We have one repository per user (yeah, which means that we have 1 S3 bucket per user). I think that is a good trade-off as each user backup is not affecting the others. Also, the operations on the repos are faster. We delete the backups when the user leaves CERN, and that would be really expensive to delete data from shared repos.

It depends, we offer a quota of 1TB/1M files per user, so one repo can be from couple of GBs up to hundreds.
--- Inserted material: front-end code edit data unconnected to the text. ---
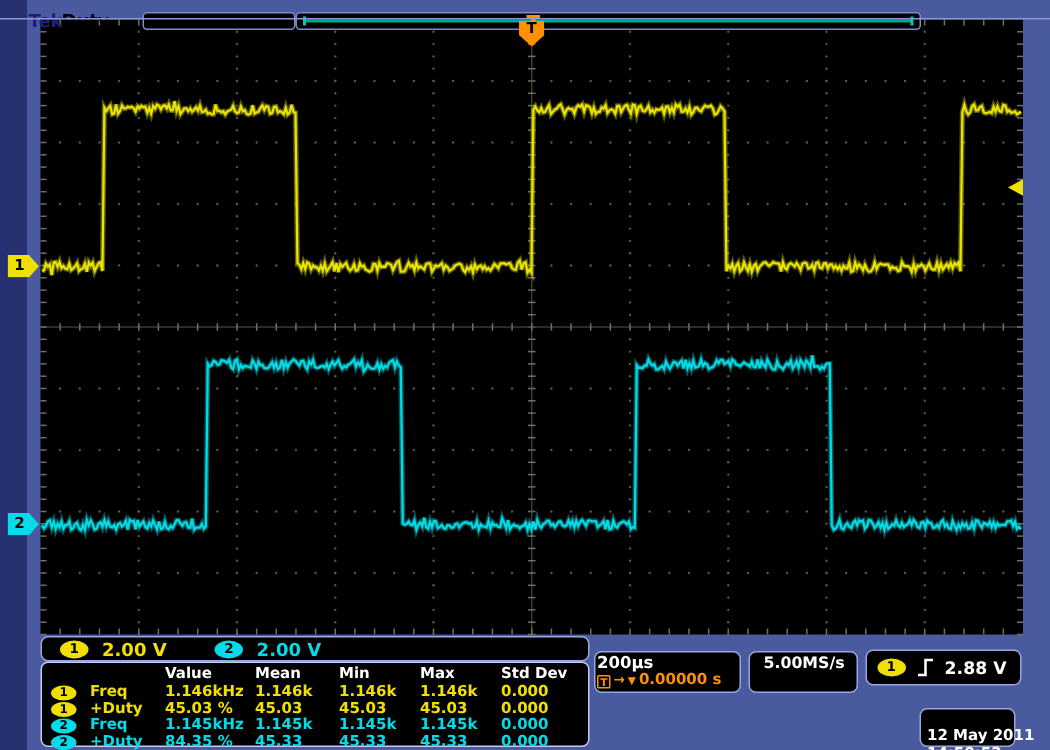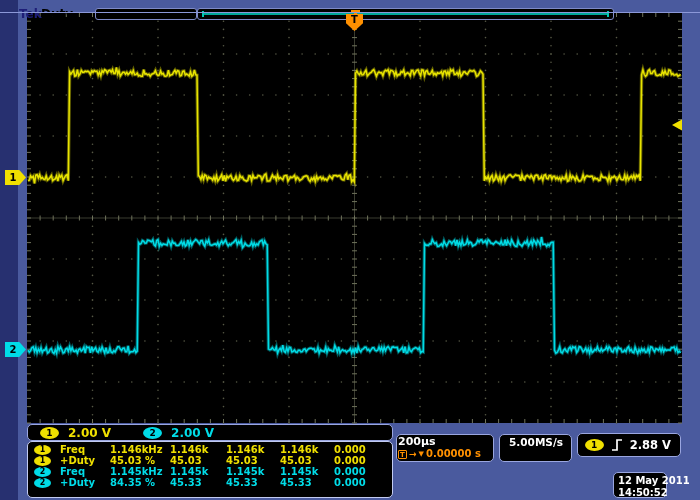--- a/index.html
+++ b/index.html
@@ -57,21 +57,21 @@
   .hbox{left:396px;top:434px;width:98px;height:28px;padding:1px 1px;font-weight:700;}
   .hscale{color:#fff;font-size:11px;line-height:12px;}
   .hpos{color:#ff9000;font-size:10px;line-height:12px;display:flex;align-items:center;gap:2px;}
   .t-ico{display:inline-block;width:9px;height:9px;border:1px solid #ff9000;font-size:7px;line-height:9px;
     text-align:center;box-sizing:border-box;color:#ff9000;border-radius:1px;}
   .arr-ico{font-size:9px;line-height:9px;}
   .dn-ico{font-size:7px;line-height:9px;}
   .acqbox{left:499px;top:434px;width:73px;height:28px;padding:1px 9px;font-weight:700;color:#fff;font-size:10.5px;line-height:12.5px;}
   .trigbox{left:577px;top:433px;width:104px;height:24px;display:flex;align-items:center;justify-content:flex-end;
     gap:7px;padding:0 9px 0 0;color:#fff;font-size:11.5px;font-weight:700;}
-  .datebox{left:613px;top:472px;width:54px;height:26px;padding:2px 4px;color:#fff;font-size:10px;font-weight:700;line-height:11.5px;white-space:nowrap;}
+  .datebox{left:613px;top:472px;width:64px;height:26px;padding:12px 4px;color:#fff;font-size:10px;font-weight:700;line-height:11.5px;white-space:nowrap;}
 </style>
 </head>
 <body>
 
 <div class="abs leftstrip"></div>
 
 <svg id="scope" class="abs" style="left:0;top:0" width="700" height="500">
     <rect x="27" y="13" width="655" height="410" fill="#000"></rect>
     <circle cx="92.5" cy="21.2" r="0.8" fill="#565845"></circle>
     <circle cx="92.5" cy="29.4" r="0.8" fill="#565845"></circle>
@@ -1191,20 +1191,29 @@
 <div class="abs trig-flag">T</div>
 
 <div class="abs blackbox chanbar">
   <span class="oval oval-lg oval-y">1</span>
   <span class="txt-y">2.00 V</span>
   <span class="oval oval-lg oval-c scale2">2</span>
   <span class="txt-c">2.00 V</span>
 </div>
 
 <div class="abs blackbox measbox">
+  <div class="mrow mhead">
+    <span></span>
+      <span></span>
+    <span>Value</span>
+    <span>Mean</span>
+    <span>Min</span>
+    <span>Max</span>
+    <span>Std Dev</span>
+  </div>
   <div class="mrow txt-y">
     <span><span class="oval oval-sm oval-y">1</span></span>
     <span>Freq</span>
       <span>1.146kHz</span>
     <span>1.146k</span>
       <span>1.146k</span>
     <span>1.146k</span>
       <span>0.000</span>
   </div>
   <div class="mrow txt-y">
We also have some specific users with extended quota, which can have > 4TB. The amount of data backed up depends of the day, but I would say between 7-11 TB. Also is important to say that thanks to some features of the source filesystem we can check easily if the backup is needed or not, which means that we don’t run restic everyday in every account (unless all users do some change during that day, which is unlikely) and only runs if there are changes on the filesystem. I haven’t measure this deduplication ratio because is difficult currently as we don’t backup all data from source, we do some filtering because there are files which are not needed in backup. Having different repos per user won’t help in file dedup but CDC will still do its job. I hope i can get this numbers soon, as I’m really interested !

We have specific “restic pruners” which select random backup jobs which are in “Completed” status and applies the prunning (6m, 5w, 7d). We run at least one prune per each user every two days. Here are some prune basic stats about some big repos (start, finish, stats):

2020-01-28 03:51:54 2020-01-28 04:52:27 Total Size: 1.894 TiB, Freed Size: 85.328 MiB
2020-01-29 01:17:38 2020-01-29 03:11:55 Total Size: 1.963 TiB, Freed Size: 1.018 GiB
2020-01-28 00:27:19 2020-01-28 02:11:07 Total Size: 2.039 TiB, Freed Size: 44.401 GiB
2020-01-26 10:01:12 2020-01-26 11:29:25 Total Size: 2.537 TiB, Freed Size: 1.318 GiB
2020-01-27 20:40:22 2020-01-27 23:48:24 Total Size: 2.580 TiB, Freed Size: 188.792 GiB
2020-01-28 04:35:51 2020-01-28 07:22:37 Total Size: 2.715 TiB, Freed Size: 95.134 GiB
2020-01-28 02:13:21 2020-01-28 04:07:02 Total Size: 2.900 TiB, Freed Size: 384.192 MiB
2020-01-26 11:55:10 2020-01-26 14:09:34 Total Size: 3.091 TiB, Freed Size: 89.219 MiB
2020-01-28 18:52:25 2020-01-28 22:03:17 Total Size: 3.307 TiB, Freed Size: 48.862 GiB
2020-01-29 04:56:07 2020-01-29 07:40:32 Total Size: 4.511 TiB, Freed Size: 755.659 MiB

No, there are two virtual machines with 16G of RAM, with 2 prune processes each.

Let me know if you need to know anything else!